His intimate correspondence was also steeped in the new enthusiasm which had laid hold on him. “What a joyful victory has God, Who hearkens to our prayer, given us,” so he wrote on Oct. 26 to Jonas. “Let us believe and let us pray! He is faithful to His promises!… O God, do Thou maintain our joy, or, rather, Thine Own Glory!”[1318]

The jokes we had missed for a while now once more made their appearance in his letters. In the first epistle written after his return he hastens to tell Amsdorf of Mutian’s reading of the inscription “Soli Deo gloria” (viz. “To the Sun-God be glory”) on a tower belonging to the Archbishop of Mayence; after all the “Satan of Mayence” was perhaps right, so he says, in having the inscription taken down.[1319] In another letter he cheerfully relates the old tale of the peasant who, with hands devoutly folded, said to Satan: “Thou art my Gracious Master the Devil.”[1320] He is also delighted to be able to tell the story of a Popish preacher, who, before the war, exhorting the people to pray for the Duke of Brunswick, had said: “If he is worsted then 14 parsons will be had for the price of a penny.”[1321]

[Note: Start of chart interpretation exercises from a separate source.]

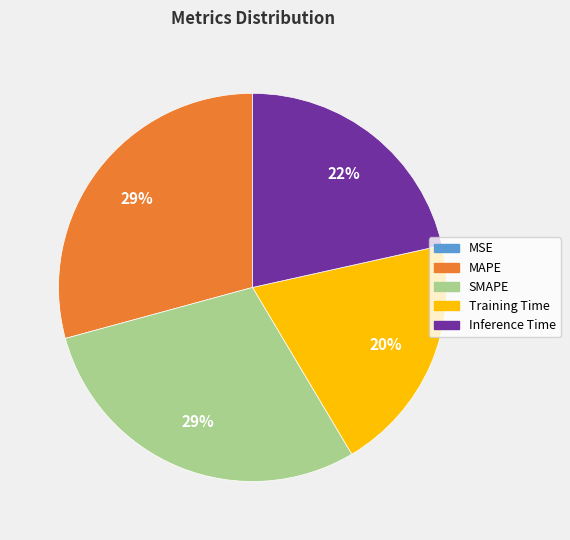

Between Inference Time and SMAPE, which is larger?

SMAPE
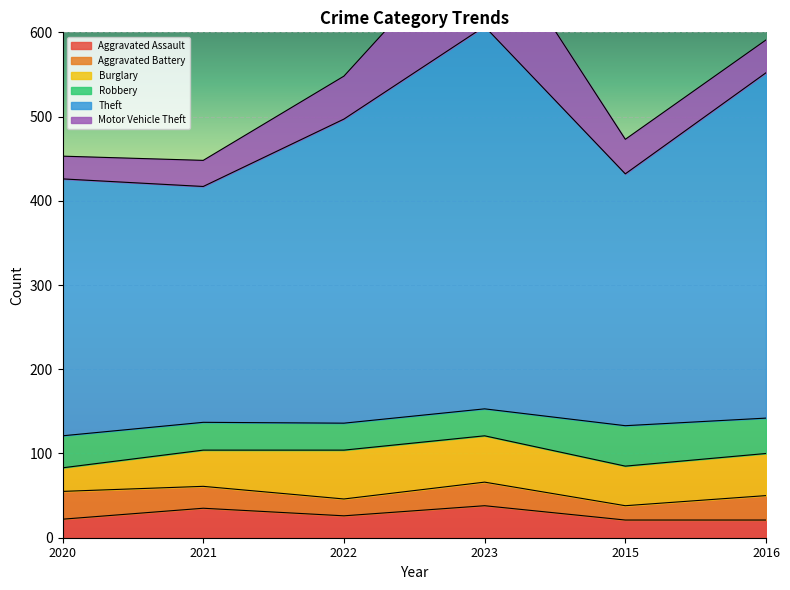

How many times do Motor Vehicle Theft and Aggravated Battery cross each other?

1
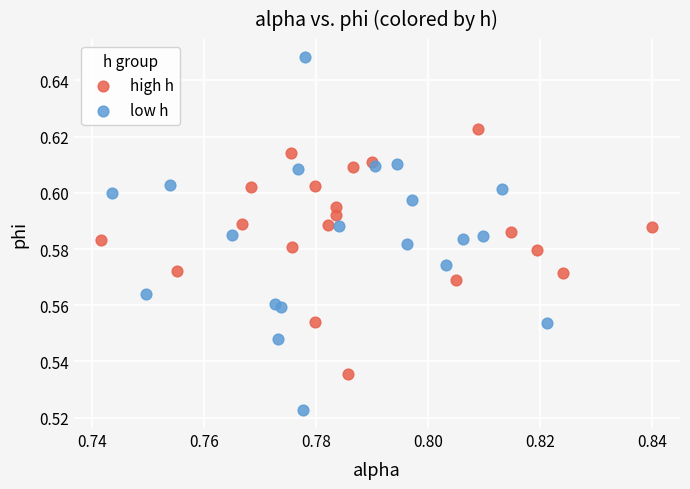

Which series contains the lowest Y value?

low h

His last lecture was delivered just before Christmas, 1545, when he ended his exposition of Genesis. At its close he said: “Here you have our dear Genesis; God grant that, after me, someone may do it better; I am weak and can go on no longer; pray that God may grant me a happy deathbed.”[1322] But his “weakness” was merely temporary. A little after he wrote: “Whoever must fall let him fall if he refuses to listen to the Son of God. We pray and look for the day of our deliverance and destruction of the world with its pomps and wickedness. Would that it come speedily. Amen. I have taken the field against the donkeys of Louvain and Paris, but, nevertheless, feel pretty well, considering my advanced years.”[1323]

Impelled by the ardent desire to do something for the furtherance of peace within his camp, in spite of his bodily weakness and his distaste for worldly business, he undertook at the request of Count Albert of Mansfeld to act as arbiter in the dispute between the latter and his brother and nephew concerning the royalties from the mines and certain other legal claims.